As to whether existing antitrust laws adequately captured the discovered payments, during the House hearing a DOJ antitrust official set forth various different “hypothetical situations involving payments to foreign officials which might raise problems” under existing antitrust laws and stated:
“The kind of bribe, about which we have been reading a good deal recently, would most certainly not be, in itself, an antitrust violation. The reason is that such bribes are unlikely to have any direct and identifiable effect on U.S. foreign commerce. The bribe is not intended to harm a US. competitor’s export opportunities. In sum, neither payment nor the withholding of payment can be directly related to the flow of imports into or exports from U.S. markets.”
The DOJ official concluded his testimony as follows:
“I am not sure I feel fully qualified to comment on the whole question of whether we ought to have a specific foreign bribery law. . . . If the Congress feels— and I hear you very clearly as saying that this is an important problem we have got to do something about, then I think you had better look to a criminal law dealing specifically with the international bribery situation or expanding the scope of it and not look to the antitrust laws as the way of dealing with it in a general way.”
Even though Congress did not believe that the antitrust laws adequately captured the so-called foreign corporate payments, time would demonstrate that certain FCPA enforcement actions also implicate the antitrust laws.
For instance, as highlighted in this prior post , the 2011 enforcement action against Bridgestone included FCPA violations as well as antitrust violations in which the company agreed to pay a $28 million criminal fine for “its role in conspiracies to rig bids and to make corrupt payments to foreign government officials in Latin America related to the sale of marine hose and other industrial products manufactured by the company.” Similarly, in the immediate aftermath of the 2010 FCPA enforcement action against Innospec, a competitor sued Innospec, based on the same core allegations in the FCPA enforcement action, claiming that Innospec violated the Robinson-Patman Act, the Virginia Antitrust Act as well as the Virginia Business Conspiracy Act. (See here ).
Returning to Alford’s speech, he stated:
“[T]he most common intersection of corruption and anticompetitive conduct occurs in government procurement, when bid rigging can be combined with or facilitated by other illegal activity such as bribery of public officials, unlawful kickbacks, or fraud.
The abuse of public power for private gain distorts the essential functions of government.
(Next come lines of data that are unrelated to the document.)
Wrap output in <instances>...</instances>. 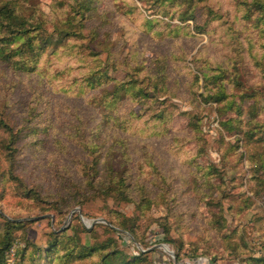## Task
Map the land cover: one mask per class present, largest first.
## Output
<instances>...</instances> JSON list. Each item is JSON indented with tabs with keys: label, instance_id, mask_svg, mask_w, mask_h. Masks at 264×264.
<instances>
[{
	"label": "rangeland",
	"instance_id": "rangeland-1",
	"mask_svg": "<svg viewBox=\"0 0 264 264\" xmlns=\"http://www.w3.org/2000/svg\"><path fill=\"white\" fill-rule=\"evenodd\" d=\"M25 7L81 37L0 61L7 263L264 264V0Z\"/></svg>",
	"mask_w": 264,
	"mask_h": 264
},
{
	"label": "trees",
	"instance_id": "trees-1",
	"mask_svg": "<svg viewBox=\"0 0 264 264\" xmlns=\"http://www.w3.org/2000/svg\"><path fill=\"white\" fill-rule=\"evenodd\" d=\"M25 3L26 0H0V61L23 68V71H31L34 69L31 63H38L40 56L47 51L49 46L58 41L56 36L61 35L62 42L73 37H81L79 36L81 32L78 30L81 29V22L86 18V10L84 9L87 8H80L81 4L78 2L72 5V8L80 14L77 31L66 28L68 30H64L62 34L60 32L53 34L46 29L48 21L37 14V9L31 8L28 11ZM72 19L66 22L68 27H73ZM84 80L91 87L101 84L100 70L95 69L90 77H85ZM0 135L3 138L1 141L2 149L8 158L12 157L16 133L2 112H0ZM120 183H122L121 180ZM5 224L3 239L0 242V264H9L5 259V254L12 244L11 230L16 225L10 220H6ZM177 260L179 261L178 258ZM16 264L22 263L18 261ZM199 264L204 263L199 262Z\"/></svg>",
	"mask_w": 264,
	"mask_h": 264
}]
</instances>
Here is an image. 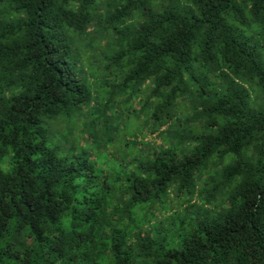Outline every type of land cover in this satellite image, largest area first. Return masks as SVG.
I'll return each mask as SVG.
<instances>
[{
	"label": "clouds",
	"instance_id": "1",
	"mask_svg": "<svg viewBox=\"0 0 264 264\" xmlns=\"http://www.w3.org/2000/svg\"><path fill=\"white\" fill-rule=\"evenodd\" d=\"M0 264H264V0H0Z\"/></svg>",
	"mask_w": 264,
	"mask_h": 264
}]
</instances>
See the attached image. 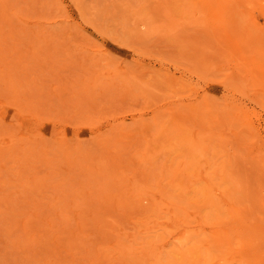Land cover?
<instances>
[{
  "label": "rangeland",
  "instance_id": "rangeland-1",
  "mask_svg": "<svg viewBox=\"0 0 264 264\" xmlns=\"http://www.w3.org/2000/svg\"><path fill=\"white\" fill-rule=\"evenodd\" d=\"M0 264H264V0H0Z\"/></svg>",
  "mask_w": 264,
  "mask_h": 264
},
{
  "label": "bare ground",
  "instance_id": "bare-ground-1",
  "mask_svg": "<svg viewBox=\"0 0 264 264\" xmlns=\"http://www.w3.org/2000/svg\"><path fill=\"white\" fill-rule=\"evenodd\" d=\"M250 1V0H249ZM210 4V3H209ZM238 6H239V4H238ZM229 24V23H228ZM30 35V34H29ZM38 53V52H37ZM45 56V55H44ZM251 62V61H250ZM249 63V62H248ZM246 64V63H245ZM246 76V75H245ZM12 79V78H11ZM235 80V79H234ZM254 80V79H253ZM36 83V82H35ZM247 83V82H246ZM96 84V83H95ZM10 87V86H9ZM94 87V86H93ZM81 89V88H80ZM14 89H12V91H13ZM20 90V89H19ZM220 112V111H219ZM206 134V133H205ZM211 134V133H210ZM212 136H213V134H212ZM207 137V136H206ZM209 137V136H208ZM36 139V138H35ZM59 143V142H58ZM94 144H96V143H94ZM11 145V144H10ZM29 147V146H28ZM71 147V146H70ZM82 147V146H81ZM213 150V149H212ZM116 151V150H115ZM45 152V151H44ZM197 152V151H196ZM14 154V153H13ZM44 154V153H43ZM46 155V154H45ZM86 157V156H85ZM104 163V162H103ZM38 165V164H37ZM46 166V165H45ZM73 166V165H72ZM216 166V165H215ZM98 170V169H97ZM44 173V172H43ZM225 176H226V174H225ZM39 177V176H38ZM121 179V178H120ZM10 183V182H9ZM42 183V182H41ZM66 184V183H65ZM235 184V183H234ZM34 185V184H33ZM239 185V184H238ZM123 186V185H122ZM236 188V187H235ZM101 192V191H100ZM144 192V191H143ZM229 194V193H228ZM53 196V195H52ZM121 196V195H120ZM106 200V199H105ZM6 205V204H5ZM77 205V204H76ZM69 208V207H68ZM61 210V209H60ZM20 216V215H19ZM29 219V218H28ZM34 225V224H33ZM231 230V229H230ZM65 236V235H64ZM69 237H70V235H69ZM184 240H185V238H184ZM72 242V241H71ZM185 242V241H184ZM60 243V242H59ZM73 245V244H72ZM76 248V247H75ZM154 249V248H153ZM192 250V249H191ZM189 251V250H188ZM156 253V252H155ZM186 255V254H185Z\"/></svg>",
  "mask_w": 264,
  "mask_h": 264
}]
</instances>
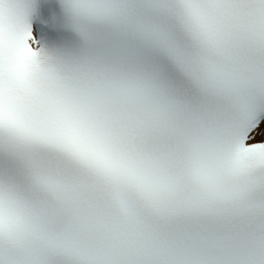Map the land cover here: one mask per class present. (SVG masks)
<instances>
[{"label":"snow or ice","instance_id":"obj_1","mask_svg":"<svg viewBox=\"0 0 264 264\" xmlns=\"http://www.w3.org/2000/svg\"><path fill=\"white\" fill-rule=\"evenodd\" d=\"M0 264H264V0H0Z\"/></svg>","mask_w":264,"mask_h":264}]
</instances>
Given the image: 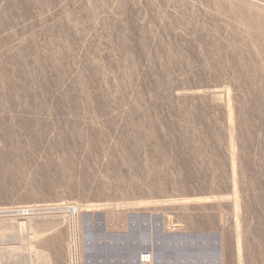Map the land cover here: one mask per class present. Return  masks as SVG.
Instances as JSON below:
<instances>
[{"label":"rangeland","instance_id":"1","mask_svg":"<svg viewBox=\"0 0 264 264\" xmlns=\"http://www.w3.org/2000/svg\"><path fill=\"white\" fill-rule=\"evenodd\" d=\"M217 11L0 0V264H264V92L229 61L264 23Z\"/></svg>","mask_w":264,"mask_h":264},{"label":"bare ground","instance_id":"2","mask_svg":"<svg viewBox=\"0 0 264 264\" xmlns=\"http://www.w3.org/2000/svg\"><path fill=\"white\" fill-rule=\"evenodd\" d=\"M201 1V0H200ZM209 3H211L212 8L215 10V16L213 20L215 22H226L225 19L222 18L221 13L217 10L219 9H225V8H233L235 10H240L242 13V21L240 19H237L235 17H231L232 21L231 23L236 26L239 29L241 26L247 25L249 32H254L255 28L250 20H246L245 23L243 22L244 17L250 19H255L256 21H260L264 23V17L261 16V10L263 8V2L262 0H251L248 4L250 13L245 15L243 9V6L239 3L240 0H236V3H232L231 0H207ZM230 21V20H229ZM229 35H232L236 37L233 33H230ZM241 41V48L236 51L232 50V55L230 56V64L236 65V71L238 74H246L250 73L252 76L251 81L248 82V84L252 81H257L262 88V91L264 92V42L256 38V42L251 43L248 39L243 38V36H240ZM240 56L239 59H235V53ZM262 98V100H261ZM255 102H259L260 110L264 114V94H258L254 98ZM264 187V181L261 183ZM261 185V186H262ZM145 258V257H143ZM150 257L148 256V261L143 259L144 262H149Z\"/></svg>","mask_w":264,"mask_h":264},{"label":"built area","instance_id":"3","mask_svg":"<svg viewBox=\"0 0 264 264\" xmlns=\"http://www.w3.org/2000/svg\"><path fill=\"white\" fill-rule=\"evenodd\" d=\"M145 258L147 259V261H148V256H145ZM145 264H151V263H149V262H146Z\"/></svg>","mask_w":264,"mask_h":264}]
</instances>
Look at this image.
Where there is bribery and collusion of government services, the government is efficient for the corrupt few and inefficient for everyone else. Rampant corruption severs the bonds of community trust necessary for an effective partnership between private and public sectors so critical for a nation to thrive. Corruption begets distrust, which begets disorder, which begets a host of other evils. In contrast, good government promotes best principles of accountability, stability, fairness, even-handedness and independence. The corruption of the best ideals of government is one of the worst possible results.”